:: PROVIDED MATERIAL ::
____

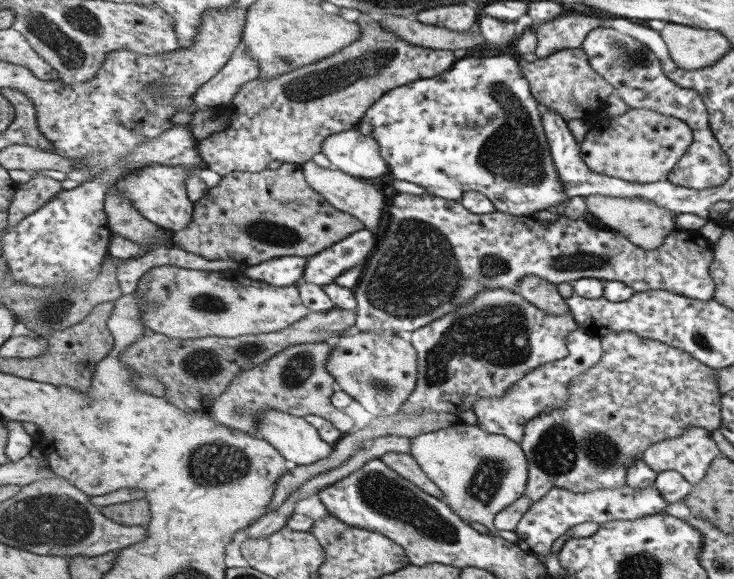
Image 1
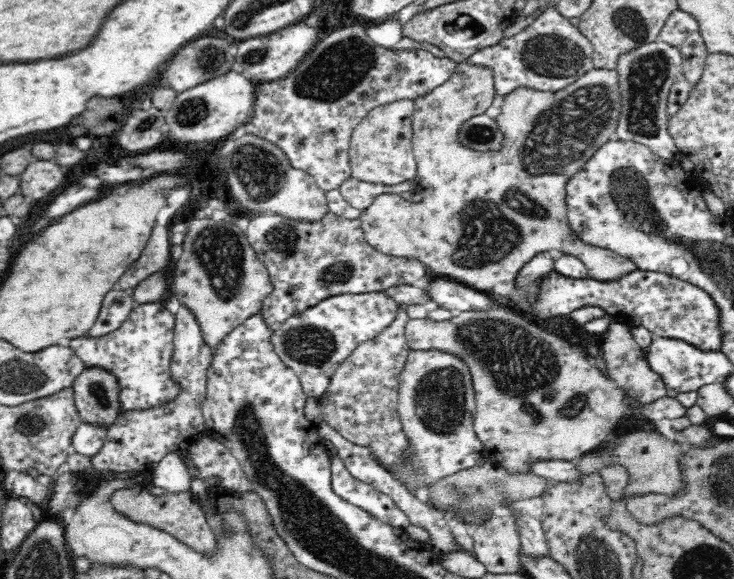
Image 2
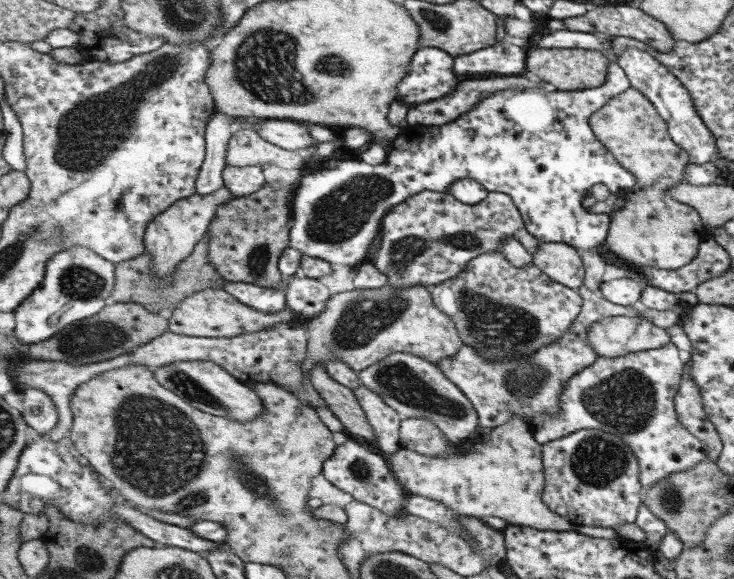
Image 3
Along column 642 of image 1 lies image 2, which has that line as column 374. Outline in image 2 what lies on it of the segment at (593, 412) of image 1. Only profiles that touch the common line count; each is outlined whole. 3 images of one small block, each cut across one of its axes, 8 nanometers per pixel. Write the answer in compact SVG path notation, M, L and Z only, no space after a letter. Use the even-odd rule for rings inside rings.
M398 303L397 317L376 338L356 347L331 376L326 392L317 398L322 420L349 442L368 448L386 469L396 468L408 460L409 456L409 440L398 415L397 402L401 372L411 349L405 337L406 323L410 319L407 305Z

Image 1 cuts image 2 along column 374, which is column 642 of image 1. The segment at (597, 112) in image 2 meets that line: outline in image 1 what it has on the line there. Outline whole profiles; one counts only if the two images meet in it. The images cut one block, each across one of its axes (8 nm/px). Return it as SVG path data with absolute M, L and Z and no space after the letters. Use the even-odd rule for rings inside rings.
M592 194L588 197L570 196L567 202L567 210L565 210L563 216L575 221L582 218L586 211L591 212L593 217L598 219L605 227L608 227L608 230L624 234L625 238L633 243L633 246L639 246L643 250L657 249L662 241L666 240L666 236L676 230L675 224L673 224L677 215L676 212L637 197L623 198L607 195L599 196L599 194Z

____

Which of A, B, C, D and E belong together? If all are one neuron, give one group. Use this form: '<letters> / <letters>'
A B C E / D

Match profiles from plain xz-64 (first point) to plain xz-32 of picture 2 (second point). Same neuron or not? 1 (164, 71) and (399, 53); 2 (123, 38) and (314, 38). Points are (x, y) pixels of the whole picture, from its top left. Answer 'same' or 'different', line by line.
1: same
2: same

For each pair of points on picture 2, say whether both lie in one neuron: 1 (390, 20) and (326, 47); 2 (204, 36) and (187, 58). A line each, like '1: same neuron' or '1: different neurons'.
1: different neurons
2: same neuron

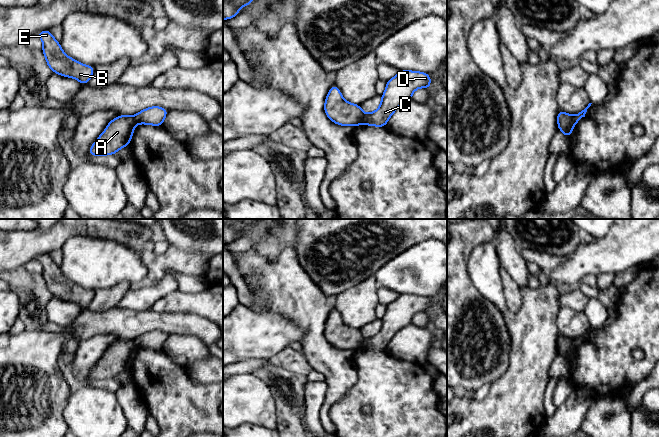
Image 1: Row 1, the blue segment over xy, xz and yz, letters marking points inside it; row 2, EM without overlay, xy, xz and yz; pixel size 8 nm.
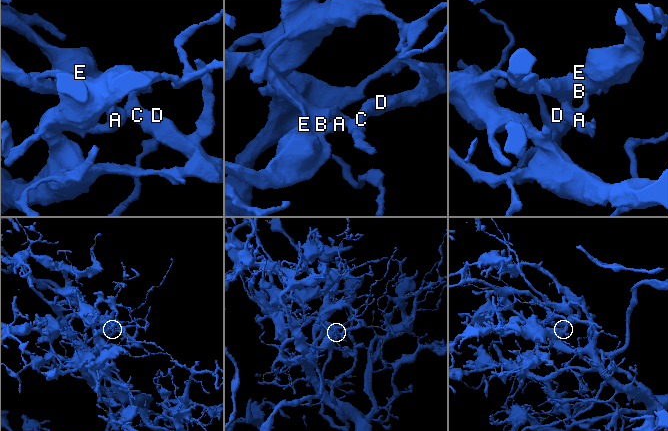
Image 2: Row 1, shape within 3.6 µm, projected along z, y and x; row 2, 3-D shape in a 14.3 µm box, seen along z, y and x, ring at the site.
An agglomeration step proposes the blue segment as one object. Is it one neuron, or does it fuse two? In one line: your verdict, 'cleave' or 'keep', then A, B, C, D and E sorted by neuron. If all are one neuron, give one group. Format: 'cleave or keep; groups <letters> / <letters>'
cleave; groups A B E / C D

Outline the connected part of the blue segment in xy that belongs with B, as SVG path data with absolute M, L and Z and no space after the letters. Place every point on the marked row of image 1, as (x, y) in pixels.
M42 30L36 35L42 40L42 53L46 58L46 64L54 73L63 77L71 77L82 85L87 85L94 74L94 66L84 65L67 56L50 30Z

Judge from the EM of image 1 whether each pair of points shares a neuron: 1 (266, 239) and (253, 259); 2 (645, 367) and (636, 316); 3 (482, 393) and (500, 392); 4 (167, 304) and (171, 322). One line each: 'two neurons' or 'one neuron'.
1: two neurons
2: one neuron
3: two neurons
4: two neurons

____

:: ABOUT THIS EXERCISE ::
Using the data above, give again exactly the lines starting at the one holding "For each pair" and ending at the one holding "Image 2: Row", inclusive, and nothing more. Omit the pictures.

:: TASK RESPONSE ::
For each pair of points on picture 2, say whether both lie in one neuron: 1 (390, 20) and (326, 47); 2 (204, 36) and (187, 58). A line each, like '1: same neuron' or '1: different neurons'.
1: different neurons
2: same neuron

Image 1: Row 1, the blue segment over xy, xz and yz, letters marking points inside it; row 2, EM without overlay, xy, xz and yz; pixel size 8 nm.
Image 2: Row 1, shape within 3.6 µm, projected along z, y and x; row 2, 3-D shape in a 14.3 µm box, seen along z, y and x, ring at the site.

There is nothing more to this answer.